In February of 1888, seeking light and warmth, Van Gogh moved to Arles. His palette opened up to the light and color of the South, and his hatched drawings came alive with an unprecedented vivacity. He painted the Arles countryside as well as the nightlife of the city. It was here that he painted some his most famous works, including Fishing Boats on the Beach at Saintes-Maries, the Artist's Bedroom at Arles, and The Night Café, which illustrate this science of wild colors and deviated perspectives that are so unique to his work.
However, Van Gogh was showing increasing signs of mental illness, often suffering from fainting spells and seizures. One night, he tried to attack his visiting friend, Paul Gauguin, with a razor, and then cut off his own ear in an act of self punishment. Gauguin promptly returned to Paris and warned Théo. The artist was subsequently admitted to a hospital.
In the hospital, he painted Self-Portrait with Bandaged Ear (1889), as well as over 150 other paintings, and hundreds of drawings. His artwork developed further, his bright golden hues becoming more subdued, favoring bluer tones. His layers of paint became thicker and his lines restless; in Starry Night the entire atmosphere seems to be swirling under distress, a work he painted at the sanitarium. In May 1889, he left Arles after having produced over 300 works of art.
Van Gogh then moved to Auvers where he stayed under the care of Dr. Paul Gachet, an amateur artist known for curing nervous diseases, and friend of Pissarro and Cézanne. From morning to night, he would walk along the countryside with pounds of painting equipment on his back.
However, the artist increasingly experienced fits of temper and often quarreled with Dr. Gachet. After a long battle with mental illness, 37-year-old van Gogh died on July 29, 1890 in his brother’s arms just a few days after shooting himself in the chest in the middle of a wheat field.
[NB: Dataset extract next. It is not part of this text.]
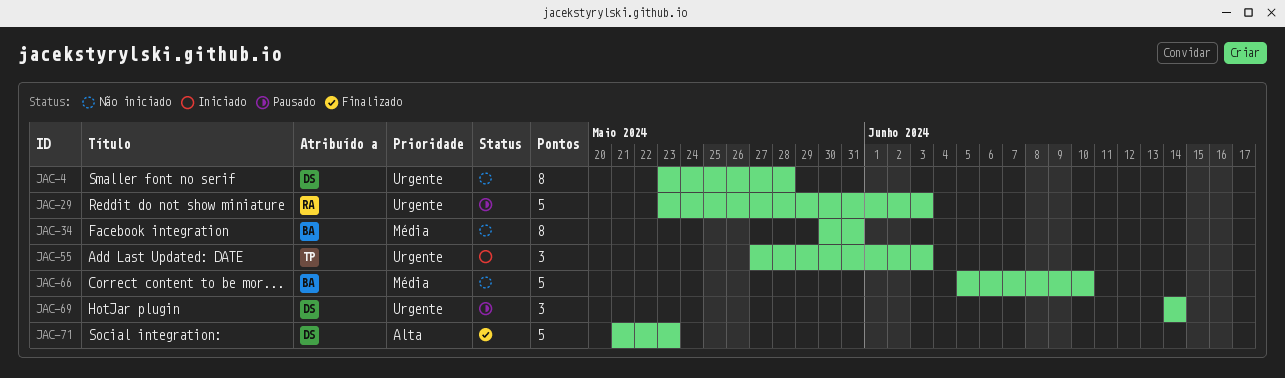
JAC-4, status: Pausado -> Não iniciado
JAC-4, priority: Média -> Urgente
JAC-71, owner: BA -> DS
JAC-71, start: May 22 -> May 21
On the market, his works reach exorbitant prices. His most expensive work, the portrait of Dr. Gachet, sold for $82.5 million at Christie's in 1990. In 2015, L’Allée des Alyscamps (1888) sold for $66 million at Sotheby’s New York, more than triple its high estimate. Van Gogh’s influence will continue to not only endure, but thrive, in the art world of today. His expressive brush work, vivid colors and distorted perspective set the tone for future modern art movements.